_PROBLEM TO WORK ON_
Can you turn everything from the start of the data down to the line containing "ИЗ ФОНДОВ ВОЕННЫХ АРХИВОВ", both ends included, into a Markdown table with the columns Entry and Text, numbering each line in Entry and skipping blank lines?

_INFORMATION_
-*-*-

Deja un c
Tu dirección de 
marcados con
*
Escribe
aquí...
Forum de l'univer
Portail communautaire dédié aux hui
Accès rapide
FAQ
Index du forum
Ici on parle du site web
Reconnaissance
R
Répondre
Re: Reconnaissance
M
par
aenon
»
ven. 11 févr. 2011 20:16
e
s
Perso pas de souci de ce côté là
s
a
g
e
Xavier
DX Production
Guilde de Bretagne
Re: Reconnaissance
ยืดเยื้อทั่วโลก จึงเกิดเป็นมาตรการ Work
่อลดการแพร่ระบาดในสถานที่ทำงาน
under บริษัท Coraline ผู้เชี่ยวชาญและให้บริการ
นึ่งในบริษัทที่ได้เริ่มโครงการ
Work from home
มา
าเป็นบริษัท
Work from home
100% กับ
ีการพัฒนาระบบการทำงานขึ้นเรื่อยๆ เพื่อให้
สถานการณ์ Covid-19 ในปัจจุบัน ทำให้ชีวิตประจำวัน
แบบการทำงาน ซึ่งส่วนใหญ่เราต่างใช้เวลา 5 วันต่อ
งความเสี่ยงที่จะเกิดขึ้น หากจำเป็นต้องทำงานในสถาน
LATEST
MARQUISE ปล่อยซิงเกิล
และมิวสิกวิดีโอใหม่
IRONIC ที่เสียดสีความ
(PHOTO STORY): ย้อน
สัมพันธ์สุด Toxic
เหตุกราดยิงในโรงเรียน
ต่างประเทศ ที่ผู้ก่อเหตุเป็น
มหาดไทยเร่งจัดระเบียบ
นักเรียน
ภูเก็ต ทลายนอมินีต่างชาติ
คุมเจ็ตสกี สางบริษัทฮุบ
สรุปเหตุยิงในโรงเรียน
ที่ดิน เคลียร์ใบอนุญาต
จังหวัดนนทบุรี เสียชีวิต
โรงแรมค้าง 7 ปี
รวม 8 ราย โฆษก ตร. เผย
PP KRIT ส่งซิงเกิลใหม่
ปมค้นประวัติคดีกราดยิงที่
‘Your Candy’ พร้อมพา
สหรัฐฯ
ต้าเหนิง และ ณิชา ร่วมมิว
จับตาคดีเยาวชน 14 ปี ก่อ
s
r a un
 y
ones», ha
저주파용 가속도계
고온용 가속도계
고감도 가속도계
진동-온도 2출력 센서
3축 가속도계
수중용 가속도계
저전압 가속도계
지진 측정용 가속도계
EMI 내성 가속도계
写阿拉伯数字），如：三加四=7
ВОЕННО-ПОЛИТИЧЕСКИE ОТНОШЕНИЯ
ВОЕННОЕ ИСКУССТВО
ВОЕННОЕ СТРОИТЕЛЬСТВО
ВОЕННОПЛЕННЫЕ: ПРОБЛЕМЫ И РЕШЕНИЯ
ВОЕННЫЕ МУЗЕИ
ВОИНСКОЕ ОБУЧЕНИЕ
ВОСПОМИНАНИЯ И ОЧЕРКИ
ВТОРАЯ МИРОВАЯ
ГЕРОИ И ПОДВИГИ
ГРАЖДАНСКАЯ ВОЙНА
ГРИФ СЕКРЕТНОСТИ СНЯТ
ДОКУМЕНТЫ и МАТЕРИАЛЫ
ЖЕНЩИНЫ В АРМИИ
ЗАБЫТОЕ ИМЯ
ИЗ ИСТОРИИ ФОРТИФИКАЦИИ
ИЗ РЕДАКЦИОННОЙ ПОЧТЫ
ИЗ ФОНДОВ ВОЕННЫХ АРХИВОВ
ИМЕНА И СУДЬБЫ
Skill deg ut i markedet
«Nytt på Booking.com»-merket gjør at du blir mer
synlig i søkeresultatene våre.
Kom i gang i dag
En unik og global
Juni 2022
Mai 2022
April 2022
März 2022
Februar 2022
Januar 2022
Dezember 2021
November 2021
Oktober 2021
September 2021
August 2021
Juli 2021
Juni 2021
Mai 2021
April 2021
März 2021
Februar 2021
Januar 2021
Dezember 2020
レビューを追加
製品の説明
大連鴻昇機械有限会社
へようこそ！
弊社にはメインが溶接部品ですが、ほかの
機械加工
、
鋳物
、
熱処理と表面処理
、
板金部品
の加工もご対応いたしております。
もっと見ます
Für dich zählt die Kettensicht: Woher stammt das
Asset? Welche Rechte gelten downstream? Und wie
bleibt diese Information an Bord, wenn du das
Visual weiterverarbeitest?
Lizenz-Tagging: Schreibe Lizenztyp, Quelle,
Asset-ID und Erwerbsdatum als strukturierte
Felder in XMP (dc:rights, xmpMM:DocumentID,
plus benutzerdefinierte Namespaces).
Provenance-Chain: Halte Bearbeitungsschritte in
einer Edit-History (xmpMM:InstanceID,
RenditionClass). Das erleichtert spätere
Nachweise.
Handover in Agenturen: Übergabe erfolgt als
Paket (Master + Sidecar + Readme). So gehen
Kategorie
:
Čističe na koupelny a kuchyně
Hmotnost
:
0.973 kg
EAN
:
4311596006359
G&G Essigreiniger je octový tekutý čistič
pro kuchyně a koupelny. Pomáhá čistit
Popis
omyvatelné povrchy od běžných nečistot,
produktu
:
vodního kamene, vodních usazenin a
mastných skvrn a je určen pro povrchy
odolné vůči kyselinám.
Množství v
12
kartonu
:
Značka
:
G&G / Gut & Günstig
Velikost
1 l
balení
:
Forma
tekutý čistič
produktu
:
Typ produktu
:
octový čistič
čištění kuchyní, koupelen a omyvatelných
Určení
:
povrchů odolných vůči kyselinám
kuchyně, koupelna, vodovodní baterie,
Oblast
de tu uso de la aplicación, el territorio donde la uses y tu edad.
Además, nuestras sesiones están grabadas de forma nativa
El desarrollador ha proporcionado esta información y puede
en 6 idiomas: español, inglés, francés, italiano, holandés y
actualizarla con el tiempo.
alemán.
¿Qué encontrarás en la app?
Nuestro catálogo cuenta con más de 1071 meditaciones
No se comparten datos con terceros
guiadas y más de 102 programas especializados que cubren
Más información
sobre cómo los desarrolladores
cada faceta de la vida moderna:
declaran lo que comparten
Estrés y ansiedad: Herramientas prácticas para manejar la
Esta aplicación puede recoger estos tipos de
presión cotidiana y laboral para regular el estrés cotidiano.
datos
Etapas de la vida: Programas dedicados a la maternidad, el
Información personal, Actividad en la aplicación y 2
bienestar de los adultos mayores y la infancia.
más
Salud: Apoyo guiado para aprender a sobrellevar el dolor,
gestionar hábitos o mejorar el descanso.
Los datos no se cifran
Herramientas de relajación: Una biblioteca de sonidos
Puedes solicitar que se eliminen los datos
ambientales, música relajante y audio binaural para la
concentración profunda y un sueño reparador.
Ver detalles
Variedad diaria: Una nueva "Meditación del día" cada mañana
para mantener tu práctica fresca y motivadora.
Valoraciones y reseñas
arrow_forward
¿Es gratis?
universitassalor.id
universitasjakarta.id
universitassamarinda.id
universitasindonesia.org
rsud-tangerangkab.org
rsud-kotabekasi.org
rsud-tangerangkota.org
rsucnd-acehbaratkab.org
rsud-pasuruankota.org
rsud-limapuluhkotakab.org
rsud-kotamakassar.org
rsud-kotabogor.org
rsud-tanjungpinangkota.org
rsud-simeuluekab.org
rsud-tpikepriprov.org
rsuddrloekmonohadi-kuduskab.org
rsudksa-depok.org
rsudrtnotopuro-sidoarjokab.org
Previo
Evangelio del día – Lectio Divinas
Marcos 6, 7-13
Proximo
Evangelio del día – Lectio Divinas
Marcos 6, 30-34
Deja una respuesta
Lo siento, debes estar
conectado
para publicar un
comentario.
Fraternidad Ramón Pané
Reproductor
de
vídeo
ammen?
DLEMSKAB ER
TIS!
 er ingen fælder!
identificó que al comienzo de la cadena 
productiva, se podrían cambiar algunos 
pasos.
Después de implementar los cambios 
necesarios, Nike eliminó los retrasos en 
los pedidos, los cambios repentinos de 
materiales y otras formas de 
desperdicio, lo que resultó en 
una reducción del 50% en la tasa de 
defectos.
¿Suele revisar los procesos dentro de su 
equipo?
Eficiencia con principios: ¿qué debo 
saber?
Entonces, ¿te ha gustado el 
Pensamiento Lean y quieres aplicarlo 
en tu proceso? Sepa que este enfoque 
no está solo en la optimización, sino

-*-*-

_RESPONSE_
| Entry | Text |
|---|---|
| 1 | Deja un c |
| 2 | Tu dirección de  |
| 3 | marcados con |
| 4 | * |
| 5 | Escribe |
| 6 | aquí... |
| 7 | Forum de l'univer |
| 8 | Portail communautaire dédié aux hui |
| 9 | Accès rapide |
| 10 | FAQ |
| 11 | Index du forum |
| 12 | Ici on parle du site web |
| 13 | Reconnaissance |
| 14 | R |
| 15 | Répondre |
| 16 | Re: Reconnaissance |
| 17 | M |
| 18 | par |
| 19 | aenon |
| 20 | » |
| 21 | ven. 11 févr. 2011 20:16 |
| 22 | e |
| 23 | s |
| 24 | Perso pas de souci de ce côté là |
| 25 | s |
| 26 | a |
| 27 | g |
| 28 | e |
| 29 | Xavier |
| 30 | DX Production |
| 31 | Guilde de Bretagne |
| 32 | Re: Reconnaissance |
| 33 | ยืดเยื้อทั่วโลก จึงเกิดเป็นมาตรการ Work |
| 34 | ่อลดการแพร่ระบาดในสถานที่ทำงาน |
| 35 | under บริษัท Coraline ผู้เชี่ยวชาญและให้บริการ |
| 36 | นึ่งในบริษัทที่ได้เริ่มโครงการ |
| 37 | Work from home |
| 38 | มา |
| 39 | าเป็นบริษัท |
| 40 | Work from home |
| 41 | 100% กับ |
| 42 | ีการพัฒนาระบบการทำงานขึ้นเรื่อยๆ เพื่อให้ |
| 43 | สถานการณ์ Covid-19 ในปัจจุบัน ทำให้ชีวิตประจำวัน |
| 44 | แบบการทำงาน ซึ่งส่วนใหญ่เราต่างใช้เวลา 5 วันต่อ |
| 45 | งความเสี่ยงที่จะเกิดขึ้น หากจำเป็นต้องทำงานในสถาน |
| 46 | LATEST |
| 47 | MARQUISE ปล่อยซิงเกิล |
| 48 | และมิวสิกวิดีโอใหม่ |
| 49 | IRONIC ที่เสียดสีความ |
| 50 | (PHOTO STORY): ย้อน |
| 51 | สัมพันธ์สุด Toxic |
| 52 | เหตุกราดยิงในโรงเรียน |
| 53 | ต่างประเทศ ที่ผู้ก่อเหตุเป็น |
| 54 | มหาดไทยเร่งจัดระเบียบ |
| 55 | นักเรียน |
| 56 | ภูเก็ต ทลายนอมินีต่างชาติ |
| 57 | คุมเจ็ตสกี สางบริษัทฮุบ |
| 58 | สรุปเหตุยิงในโรงเรียน |
| 59 | ที่ดิน เคลียร์ใบอนุญาต |
| 60 | จังหวัดนนทบุรี เสียชีวิต |
| 61 | โรงแรมค้าง 7 ปี |
| 62 | รวม 8 ราย โฆษก ตร. เผย |
| 63 | PP KRIT ส่งซิงเกิลใหม่ |
| 64 | ปมค้นประวัติคดีกราดยิงที่ |
| 65 | ‘Your Candy’ พร้อมพา |
| 66 | สหรัฐฯ |
| 67 | ต้าเหนิง และ ณิชา ร่วมมิว |
| 68 | จับตาคดีเยาวชน 14 ปี ก่อ |
| 69 | s |
| 70 | r a un |
| 71 |  y |
| 72 | ones», ha |
| 73 | 저주파용 가속도계 |
| 74 | 고온용 가속도계 |
| 75 | 고감도 가속도계 |
| 76 | 진동-온도 2출력 센서 |
| 77 | 3축 가속도계 |
| 78 | 수중용 가속도계 |
| 79 | 저전압 가속도계 |
| 80 | 지진 측정용 가속도계 |
| 81 | EMI 내성 가속도계 |
| 82 | 写阿拉伯数字），如：三加四=7 |
| 83 | ВОЕННО-ПОЛИТИЧЕСКИE ОТНОШЕНИЯ |
| 84 | ВОЕННОЕ ИСКУССТВО |
| 85 | ВОЕННОЕ СТРОИТЕЛЬСТВО |
| 86 | ВОЕННОПЛЕННЫЕ: ПРОБЛЕМЫ И РЕШЕНИЯ |
| 87 | ВОЕННЫЕ МУЗЕИ |
| 88 | ВОИНСКОЕ ОБУЧЕНИЕ |
| 89 | ВОСПОМИНАНИЯ И ОЧЕРКИ |
| 90 | ВТОРАЯ МИРОВАЯ |
| 91 | ГЕРОИ И ПОДВИГИ |
| 92 | ГРАЖДАНСКАЯ ВОЙНА |
| 93 | ГРИФ СЕКРЕТНОСТИ СНЯТ |
| 94 | ДОКУМЕНТЫ и МАТЕРИАЛЫ |
| 95 | ЖЕНЩИНЫ В АРМИИ |
| 96 | ЗАБЫТОЕ ИМЯ |
| 97 | ИЗ ИСТОРИИ ФОРТИФИКАЦИИ |
| 98 | ИЗ РЕДАКЦИОННОЙ ПОЧТЫ |
| 99 | ИЗ ФОНДОВ ВОЕННЫХ АРХИВОВ |